All the leadership candidates paraded before the National Union of party workers at Conservative Central Office. The National Union will meet again on 9 June and decide on its own choice of leader, on the eve of the first ballot, which is restricted to MPs.
Mr Dorrell dropped out because it became clear he would trail a poor sixth in the first ballot. He said that Mr Clarke was the "biggest hitter" who could win. Mr Clarke's shift of policy on the single currency this week, calling for the January 1999 deadline to be delayed, made the move easier for Mr Dorrell.

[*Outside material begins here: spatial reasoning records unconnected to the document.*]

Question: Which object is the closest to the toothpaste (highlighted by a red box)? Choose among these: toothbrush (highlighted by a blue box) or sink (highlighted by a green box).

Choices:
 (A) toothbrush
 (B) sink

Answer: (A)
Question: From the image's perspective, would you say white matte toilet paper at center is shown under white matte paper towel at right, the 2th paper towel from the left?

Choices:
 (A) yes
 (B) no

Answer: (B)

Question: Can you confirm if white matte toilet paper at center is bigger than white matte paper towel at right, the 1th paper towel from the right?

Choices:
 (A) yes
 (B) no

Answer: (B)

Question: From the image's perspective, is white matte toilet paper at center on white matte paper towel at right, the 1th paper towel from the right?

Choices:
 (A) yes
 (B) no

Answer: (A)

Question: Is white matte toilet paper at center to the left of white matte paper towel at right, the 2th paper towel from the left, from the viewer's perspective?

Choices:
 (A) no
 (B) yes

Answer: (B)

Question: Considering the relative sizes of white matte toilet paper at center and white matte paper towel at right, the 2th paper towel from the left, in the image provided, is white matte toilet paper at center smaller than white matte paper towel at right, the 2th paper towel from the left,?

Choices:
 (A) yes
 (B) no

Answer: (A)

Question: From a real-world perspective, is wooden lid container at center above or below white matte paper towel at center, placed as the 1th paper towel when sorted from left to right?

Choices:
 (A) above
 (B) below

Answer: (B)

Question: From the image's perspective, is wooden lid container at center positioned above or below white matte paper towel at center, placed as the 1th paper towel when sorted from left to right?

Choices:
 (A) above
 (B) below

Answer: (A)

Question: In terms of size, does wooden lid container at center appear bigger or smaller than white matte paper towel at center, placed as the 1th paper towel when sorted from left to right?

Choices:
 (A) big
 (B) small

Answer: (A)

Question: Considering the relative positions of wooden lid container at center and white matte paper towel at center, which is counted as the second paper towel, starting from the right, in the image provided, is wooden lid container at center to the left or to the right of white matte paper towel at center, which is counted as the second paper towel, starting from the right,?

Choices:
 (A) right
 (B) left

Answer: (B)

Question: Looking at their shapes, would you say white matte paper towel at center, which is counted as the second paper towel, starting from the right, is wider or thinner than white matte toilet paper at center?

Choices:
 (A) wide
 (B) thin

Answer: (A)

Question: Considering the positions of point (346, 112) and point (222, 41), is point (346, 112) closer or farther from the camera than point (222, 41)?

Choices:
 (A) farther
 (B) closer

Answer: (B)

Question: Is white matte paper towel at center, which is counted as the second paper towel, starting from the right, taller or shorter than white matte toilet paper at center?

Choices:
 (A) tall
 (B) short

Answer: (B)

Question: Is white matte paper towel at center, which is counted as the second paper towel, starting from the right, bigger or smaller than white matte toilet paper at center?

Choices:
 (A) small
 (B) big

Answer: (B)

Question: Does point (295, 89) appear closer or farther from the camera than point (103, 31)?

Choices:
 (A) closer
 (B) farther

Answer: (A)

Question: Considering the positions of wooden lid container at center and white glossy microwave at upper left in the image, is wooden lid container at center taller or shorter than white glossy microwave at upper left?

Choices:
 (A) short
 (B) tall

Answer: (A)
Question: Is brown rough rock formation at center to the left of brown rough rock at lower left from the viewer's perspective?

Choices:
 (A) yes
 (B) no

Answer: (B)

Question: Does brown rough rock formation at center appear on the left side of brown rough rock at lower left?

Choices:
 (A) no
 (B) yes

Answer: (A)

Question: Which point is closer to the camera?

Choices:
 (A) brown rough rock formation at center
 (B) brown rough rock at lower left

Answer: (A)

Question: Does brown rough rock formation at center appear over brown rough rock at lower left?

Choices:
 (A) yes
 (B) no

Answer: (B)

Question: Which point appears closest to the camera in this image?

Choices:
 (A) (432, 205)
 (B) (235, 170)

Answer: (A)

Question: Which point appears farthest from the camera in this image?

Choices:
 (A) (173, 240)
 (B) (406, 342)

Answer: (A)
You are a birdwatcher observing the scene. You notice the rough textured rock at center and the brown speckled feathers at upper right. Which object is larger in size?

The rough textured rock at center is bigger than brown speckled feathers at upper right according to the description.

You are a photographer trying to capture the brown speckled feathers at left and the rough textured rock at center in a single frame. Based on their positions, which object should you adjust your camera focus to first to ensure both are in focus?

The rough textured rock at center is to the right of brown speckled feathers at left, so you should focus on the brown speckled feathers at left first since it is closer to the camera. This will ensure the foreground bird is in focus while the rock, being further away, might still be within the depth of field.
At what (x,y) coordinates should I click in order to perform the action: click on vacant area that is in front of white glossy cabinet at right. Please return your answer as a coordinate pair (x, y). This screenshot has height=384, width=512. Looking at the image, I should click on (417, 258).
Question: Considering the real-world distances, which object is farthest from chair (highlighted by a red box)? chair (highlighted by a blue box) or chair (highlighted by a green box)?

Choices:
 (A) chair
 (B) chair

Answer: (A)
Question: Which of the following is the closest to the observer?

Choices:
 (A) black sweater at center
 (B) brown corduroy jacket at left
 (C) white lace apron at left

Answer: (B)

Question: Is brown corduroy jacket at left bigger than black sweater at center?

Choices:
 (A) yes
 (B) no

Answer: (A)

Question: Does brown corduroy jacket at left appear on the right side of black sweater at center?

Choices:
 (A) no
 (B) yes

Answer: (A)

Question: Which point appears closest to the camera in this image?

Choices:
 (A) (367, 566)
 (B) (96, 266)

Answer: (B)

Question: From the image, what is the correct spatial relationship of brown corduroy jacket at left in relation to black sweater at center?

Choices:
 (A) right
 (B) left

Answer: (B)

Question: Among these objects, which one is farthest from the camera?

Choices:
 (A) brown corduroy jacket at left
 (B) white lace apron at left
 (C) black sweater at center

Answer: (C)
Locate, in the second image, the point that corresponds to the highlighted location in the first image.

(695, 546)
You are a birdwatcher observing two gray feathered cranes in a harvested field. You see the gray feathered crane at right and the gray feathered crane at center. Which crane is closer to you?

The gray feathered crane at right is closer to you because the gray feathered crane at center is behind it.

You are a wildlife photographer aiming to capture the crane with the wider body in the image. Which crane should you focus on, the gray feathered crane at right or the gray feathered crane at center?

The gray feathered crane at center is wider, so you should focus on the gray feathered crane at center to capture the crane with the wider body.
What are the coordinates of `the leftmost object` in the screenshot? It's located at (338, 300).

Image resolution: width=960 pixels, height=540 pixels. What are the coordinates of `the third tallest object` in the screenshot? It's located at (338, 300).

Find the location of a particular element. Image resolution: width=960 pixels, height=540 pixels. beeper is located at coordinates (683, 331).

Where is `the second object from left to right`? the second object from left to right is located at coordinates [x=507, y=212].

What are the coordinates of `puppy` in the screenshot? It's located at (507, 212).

But Mr Clarke last night rejected an appeal to the Euro-sceptic right. Delivering the Butler lecture, Mr Clarke said the Tories would never win an election by consolidating the core support and pursuing the 900,000 who backed the Referendum and UK Independence Parties. "We need to aim at the sections of the electorate who ought to be Conservative but are most difficult to attract at the moment - particularly young, uncommitted voters under the age of 45," he said.
The Tory leadership also said it was scrapping the existing candidates' list of more than 600 names. The new leader will order a fresh list to be drawn up.